Enabling the DMA interface to the FPGA fabric can be done either using the Altera tools (e.g. in the EDS) to create a new u-boot SPL (based on the Quartus design where these DMA requests have been enabled, the correct initialization code will be added to SPL) or alternatively by setting some register (in u-boot) to the correct value BEFORE starting the kernel. The register is called "per2modrst" at address 0xFFD05018, and you should be able to read the description in Altera documentation for Cyclone V. I seem to remember that the value should be set to 0 for the channels used, one bit per channel at the least significant bits.
Try "mm.b 0xffd05018" and see if the existing value ends with 4 bits set (0xff). If so, clear those bits (0xf0).
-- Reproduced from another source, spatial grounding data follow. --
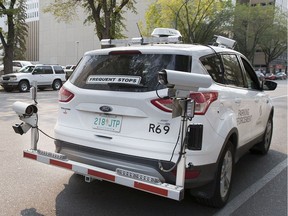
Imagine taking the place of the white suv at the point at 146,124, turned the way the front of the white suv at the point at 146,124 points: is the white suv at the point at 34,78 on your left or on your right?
on your left

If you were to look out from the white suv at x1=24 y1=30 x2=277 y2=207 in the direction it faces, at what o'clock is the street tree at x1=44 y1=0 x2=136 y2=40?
The street tree is roughly at 10 o'clock from the white suv.

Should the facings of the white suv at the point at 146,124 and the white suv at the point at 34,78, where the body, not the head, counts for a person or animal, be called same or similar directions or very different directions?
very different directions

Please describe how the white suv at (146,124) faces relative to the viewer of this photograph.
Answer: facing away from the viewer and to the right of the viewer

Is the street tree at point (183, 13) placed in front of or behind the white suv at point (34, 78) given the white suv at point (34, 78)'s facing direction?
behind
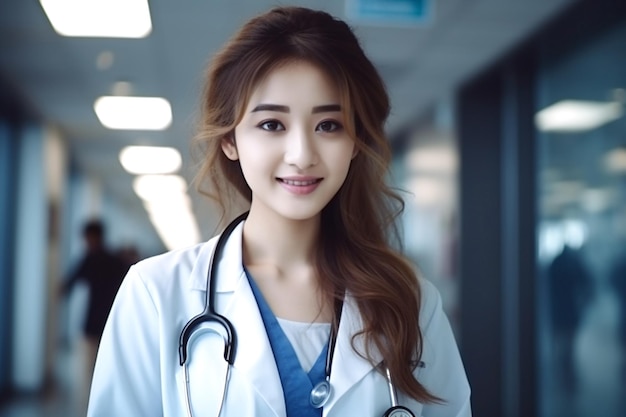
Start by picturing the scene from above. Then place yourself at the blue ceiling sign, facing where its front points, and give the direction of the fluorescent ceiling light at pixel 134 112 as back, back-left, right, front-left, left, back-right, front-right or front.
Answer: back-right

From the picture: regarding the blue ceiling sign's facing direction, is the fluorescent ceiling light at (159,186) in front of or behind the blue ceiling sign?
behind

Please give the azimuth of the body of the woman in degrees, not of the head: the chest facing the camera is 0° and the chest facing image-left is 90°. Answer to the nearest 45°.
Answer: approximately 0°

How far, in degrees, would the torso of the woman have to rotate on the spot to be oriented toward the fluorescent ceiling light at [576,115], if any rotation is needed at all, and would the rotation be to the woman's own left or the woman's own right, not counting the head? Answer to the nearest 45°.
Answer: approximately 135° to the woman's own left

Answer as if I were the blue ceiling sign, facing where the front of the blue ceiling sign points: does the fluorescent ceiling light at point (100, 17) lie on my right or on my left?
on my right

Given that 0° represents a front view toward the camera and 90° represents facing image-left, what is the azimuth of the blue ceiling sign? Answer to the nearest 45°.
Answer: approximately 0°

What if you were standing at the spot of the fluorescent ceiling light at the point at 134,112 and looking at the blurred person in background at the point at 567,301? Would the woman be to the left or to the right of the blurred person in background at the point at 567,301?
right

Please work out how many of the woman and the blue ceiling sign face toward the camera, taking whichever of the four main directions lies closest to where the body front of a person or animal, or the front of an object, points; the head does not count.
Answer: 2
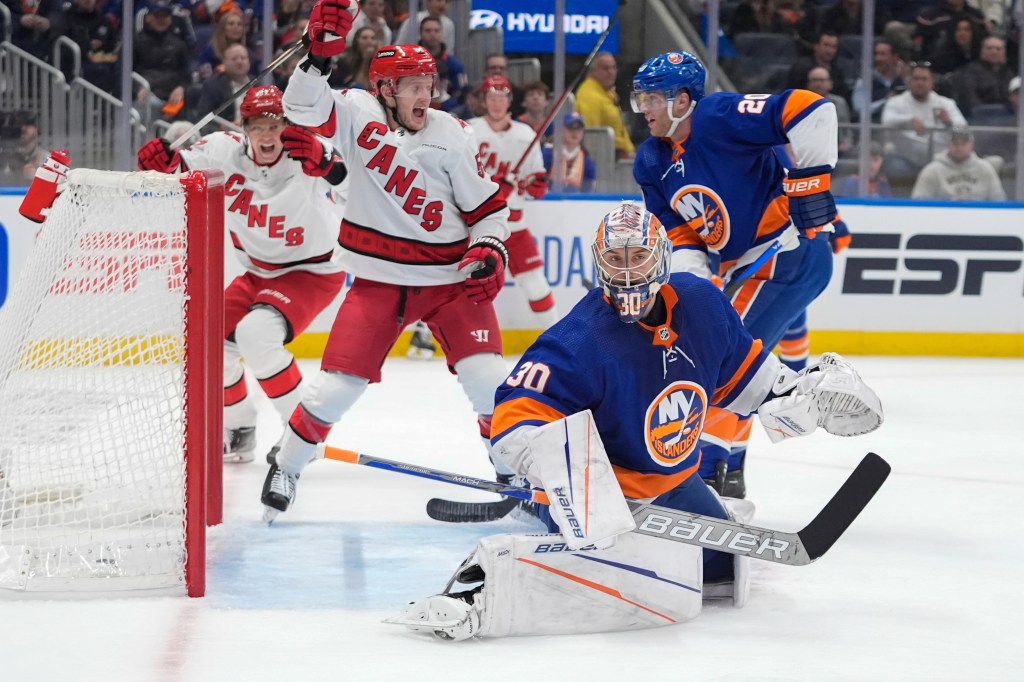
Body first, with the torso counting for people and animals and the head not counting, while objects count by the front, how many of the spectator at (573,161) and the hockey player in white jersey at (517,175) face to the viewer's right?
0

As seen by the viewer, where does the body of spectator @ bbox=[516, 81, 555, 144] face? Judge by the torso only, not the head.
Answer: toward the camera

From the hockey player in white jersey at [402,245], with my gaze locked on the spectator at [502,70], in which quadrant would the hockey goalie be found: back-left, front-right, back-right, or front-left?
back-right

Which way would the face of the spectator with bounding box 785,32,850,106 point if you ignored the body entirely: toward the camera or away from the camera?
toward the camera

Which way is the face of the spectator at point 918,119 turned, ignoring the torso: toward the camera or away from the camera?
toward the camera

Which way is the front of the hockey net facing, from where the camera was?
facing to the right of the viewer

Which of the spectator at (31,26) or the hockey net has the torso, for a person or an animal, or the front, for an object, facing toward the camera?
the spectator

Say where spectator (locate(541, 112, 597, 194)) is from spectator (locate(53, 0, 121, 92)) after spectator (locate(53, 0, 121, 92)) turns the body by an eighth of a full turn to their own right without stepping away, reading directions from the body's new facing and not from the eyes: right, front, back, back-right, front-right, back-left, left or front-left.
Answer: back-left

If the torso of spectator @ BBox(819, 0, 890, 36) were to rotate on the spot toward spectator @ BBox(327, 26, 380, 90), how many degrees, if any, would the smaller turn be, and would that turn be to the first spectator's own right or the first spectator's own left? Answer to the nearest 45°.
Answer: approximately 90° to the first spectator's own right

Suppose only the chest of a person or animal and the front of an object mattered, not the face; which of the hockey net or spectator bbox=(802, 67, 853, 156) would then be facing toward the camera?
the spectator

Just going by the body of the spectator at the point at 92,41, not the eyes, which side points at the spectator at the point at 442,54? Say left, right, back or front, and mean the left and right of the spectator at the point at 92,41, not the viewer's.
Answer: left

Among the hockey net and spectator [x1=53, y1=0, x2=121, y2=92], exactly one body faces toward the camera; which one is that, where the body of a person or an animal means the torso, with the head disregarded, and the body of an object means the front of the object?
the spectator

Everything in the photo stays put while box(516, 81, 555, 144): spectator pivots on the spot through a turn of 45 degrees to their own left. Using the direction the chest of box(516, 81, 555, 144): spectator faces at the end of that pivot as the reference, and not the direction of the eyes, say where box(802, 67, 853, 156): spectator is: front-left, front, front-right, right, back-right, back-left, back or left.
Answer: front-left
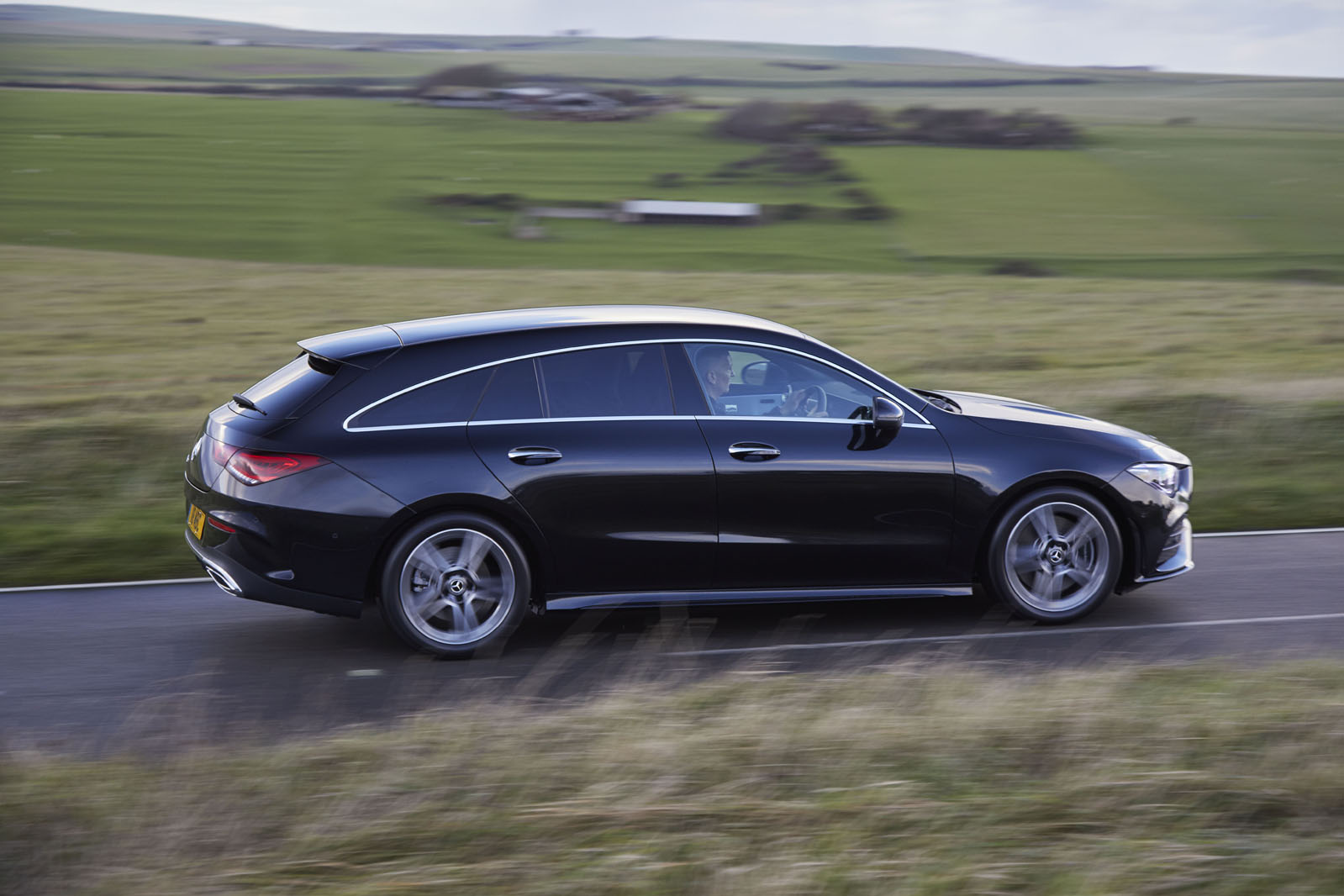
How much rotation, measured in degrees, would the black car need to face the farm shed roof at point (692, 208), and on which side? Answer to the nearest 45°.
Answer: approximately 90° to its left

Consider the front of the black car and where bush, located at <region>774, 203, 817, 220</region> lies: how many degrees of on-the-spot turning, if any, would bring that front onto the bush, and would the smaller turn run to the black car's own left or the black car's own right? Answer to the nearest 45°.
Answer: approximately 90° to the black car's own left

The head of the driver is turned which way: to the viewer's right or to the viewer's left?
to the viewer's right

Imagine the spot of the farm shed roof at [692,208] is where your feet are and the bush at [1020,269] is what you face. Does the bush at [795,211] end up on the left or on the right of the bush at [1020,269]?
left

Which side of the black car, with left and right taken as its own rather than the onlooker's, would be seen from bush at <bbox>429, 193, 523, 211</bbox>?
left

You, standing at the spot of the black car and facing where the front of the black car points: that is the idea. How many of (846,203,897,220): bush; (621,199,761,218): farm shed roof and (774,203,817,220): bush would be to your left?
3

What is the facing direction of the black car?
to the viewer's right
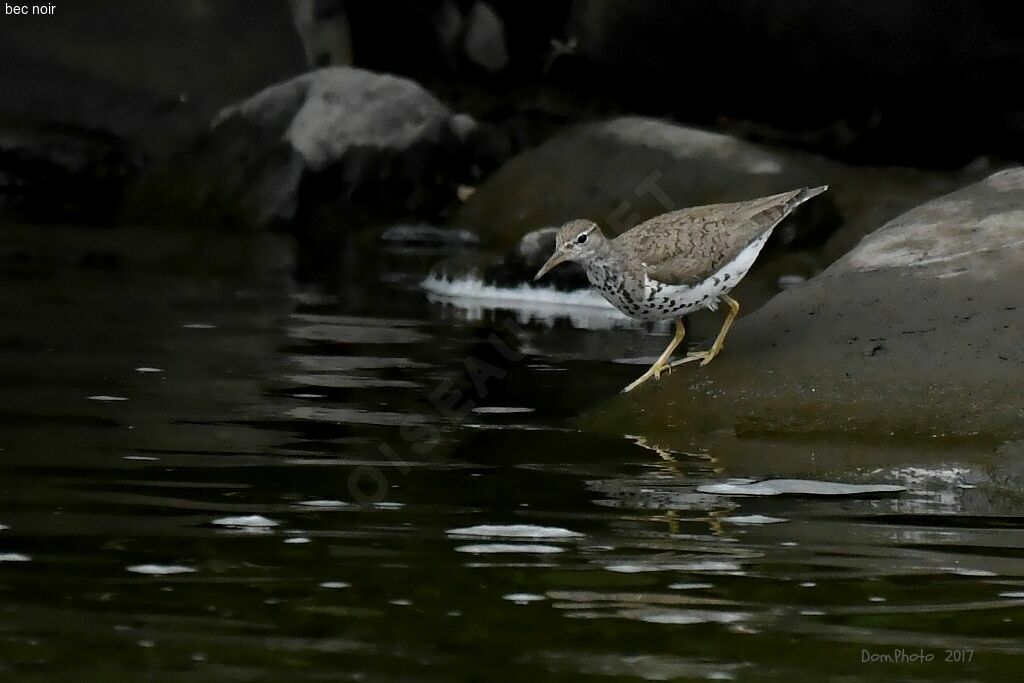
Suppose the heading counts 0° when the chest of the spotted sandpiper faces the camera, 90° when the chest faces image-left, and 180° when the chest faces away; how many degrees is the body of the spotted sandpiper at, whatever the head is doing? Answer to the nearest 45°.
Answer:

Back to the first way, are you saying running the bsb settings tool and then the u-boot script to update the those header files will set DMA up correctly? If so, then that's already done, but I should go back and re-enable the mux so it should hopefully Just Work (if everything gets built correctly). Thanks.
I do know it was sufficient to build a new SPL using the Altera tools. I'm not so sure if it sufficient to build a new SPL using mainline u-boot sources. I briefly looked at the "qts-filter.sh"-generated sources in your u-boot repository, and I couldn't see anything there setting the right registers. Looking at the sources for the qts-filter.sh script makes me think that this is perhaps only intended to extract the absolute minimum amount of information from the qsys file to get u-boot going, and that all the bells-and-whistles in the Altera workflow has been left out. Maybe. I haven't used the process you are using, so I don't know for sure. But clearing the last four bits of 0xffd05018 with a memory command in u-boot should do the trick anyway..
How did you enable the AXI interface?
I didn't do anything special.. I believe this is all handled by the altera-hps2fpga driver and possibly also the other altera system drivers. Are these modules loaded and running? If not, one possible cause could be your device tree.
Oh right well I am able to write to the memory in Uboot using mw and then checking it with the md command. But when I try to use mmap it faults out with MAP_FAILED and then a segmentation fault appears. Been trying to sort it out for weeks but can’t get anywhere :(.
Sorry, I have never used mmap to map the AXI memory to user-space.. I assume you have read https://rocketboards.org/foswiki/pub/Documentation/WS3DevelopingDriversForAlteraSoCLinux/WS3_Developing_Drivers_for_Altera_SoC.pdf or similar documentation?